• [ASSIGNMENT A] According to the kanji notes, which suffix do kun'yomi readings of 一–十 use for general counting?

• [PROVIDED PASSAGE]
· · · · · · ·
Patterns within grade 1
Numbers and counting (一 二 三 四 五 六 七 八 九 十 百 千 円)
This is the only fully closed numeric subset in the entire kyōiku list. The 13 characters cover every cardinal-number atom up to 千, plus 円 (yen) for money.6 Each of 一–十 has both on and kun readings, and the choice depends on use. On'yomi (イチ, ニ, サン...) appear in compound numbers and time and date expressions. Kun'yomi (ひと-つ, ふた-つ, みっ-つ...) appear with the native-counter suffix つ for general counting.29
Both readings are taught simultaneously in grade 1, so the dual-reading habit starts at the very first kanji.1
円 also carries the kun reading まる-い ("round") alongside its dominant on'yomi エン ("yen"). The original Sinitic sense of "round, complete" is preserved in compounds like 円形 (えんけい, "circular").9
Body parts and people (人 口 目 耳 手 足 名 男 女 子 先)
This is a heavily pictographic cluster. 人, 口, 目, 耳, 手, and 足 are all 象形 (shōkei, pictographic) under the 六書 (rikusho) classification. They are among the most visually transparent kanji in the entire jōyō list.36
目 also works as a frequent ordinal suffix, as in 一人目 "first person" and 二日目 "second day". This is a high-yield grammar use for a kanji that beginners first learn as "eye".9
先 ("ahead") combined with 生 ("life, birth") gives 先生 (せんせい, "teacher"), one of the first two-character compounds a learner meets. The literal "born ahead / one who came before" etymology is preserved in the modern reading.910
子 has a productive role as a diminutive and personal-name suffix. You see it in 男の子 (boy), 女の子 (girl), and as the second character in many traditional women's names such as 花子 and 洋子.10
Nature, weather, and time (日 月 火 水 木 金 土 山 川 田 雨 空 天 草 花 林 森 石 夕 年)
· · · · · · ·
• [THE DATA]
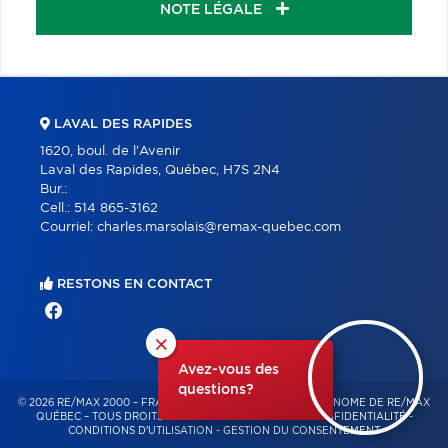
NOTE LÉGALE
LAVAL DES RAPIDES
1620, boul. de l'Avenir
Laval des Rapides, Québec, H7S 2N4
Bur.:
Cell.:
514 865-3162
Courriel:
charles.marsolais@remax-quebec.com
RESTONS EN CONTACT
×
Avez-vous des
questions?
© 2026 RE/MAX 2000 – FRANCHISÉ INDÉPENDANT ET AUTONOME DE RE/MAX
QUÉBEC – TOUS DROITS RÉSERVÉS -
POLITIQUE DE CONFIDENTIALITÉ
-
CONDITIONS D'UTILISATION
-
GESTION DU CONSENTEMENT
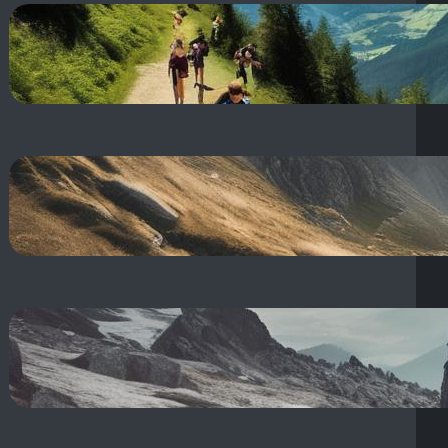
Dolina Jaworzynki szlak: z
Kuźnic na Halę Gąsienicową!
21 sierpnia, 2025
Odzież outdoor co to znaczy?
Przewodnik po odzieży
outdoorowej
21 sierpnia, 2025
Outerwear kurtka co to znaczy?
Odzież wierzchnia i tłumaczenie
po polsku
19 sierpnia, 2025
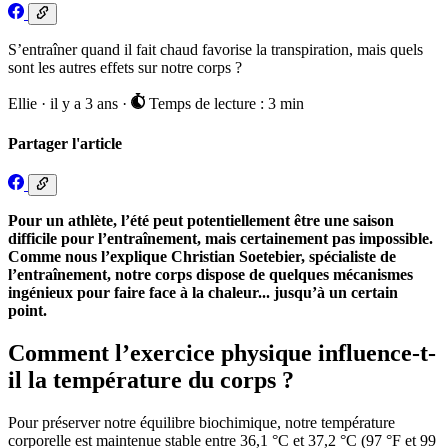
S’entraîner quand il fait chaud favorise la transpiration, mais quels
sont les autres effets sur notre corps ?
Ellie
·
il y a 3 ans
·
Temps de lecture : 3 min
Partager l'article
Pour un athlète, l’été peut potentiellement être une saison
difficile pour l’entraînement, mais certainement pas impossible.
Comme nous l’explique Christian Soetebier, spécialiste de
l’entraînement, notre corps dispose de quelques mécanismes
ingénieux pour faire face à la chaleur... jusqu’à un certain
point.
Comment l’exercice physique influence-t-
il la température du corps ?
Pour préserver notre équilibre biochimique, notre température
corporelle est maintenue stable entre 36,1 °C et 37,2 °C (97 °F et 99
· · · · · · ·
• [ASSIGNMENT B] Rename "Courriel" to "Adresse courriel" in the records from their start through the line with "QUÉBEC – TOUS", keeping everything else the same. Give only those lines, and leave out the pictures.

• [WRITTEN REPLY A] They use the native-counter suffix つ.

• [WRITTEN REPLY B]
NOTE LÉGALE
LAVAL DES RAPIDES
1620, boul. de l'Avenir
Laval des Rapides, Québec, H7S 2N4
Bur.:
Cell.:
514 865-3162
Adresse courriel:
charles.marsolais@remax-quebec.com
RESTONS EN CONTACT
×
Avez-vous des
questions?
© 2026 RE/MAX 2000 – FRANCHISÉ INDÉPENDANT ET AUTONOME DE RE/MAX
QUÉBEC – TOUS DROITS RÉSERVÉS -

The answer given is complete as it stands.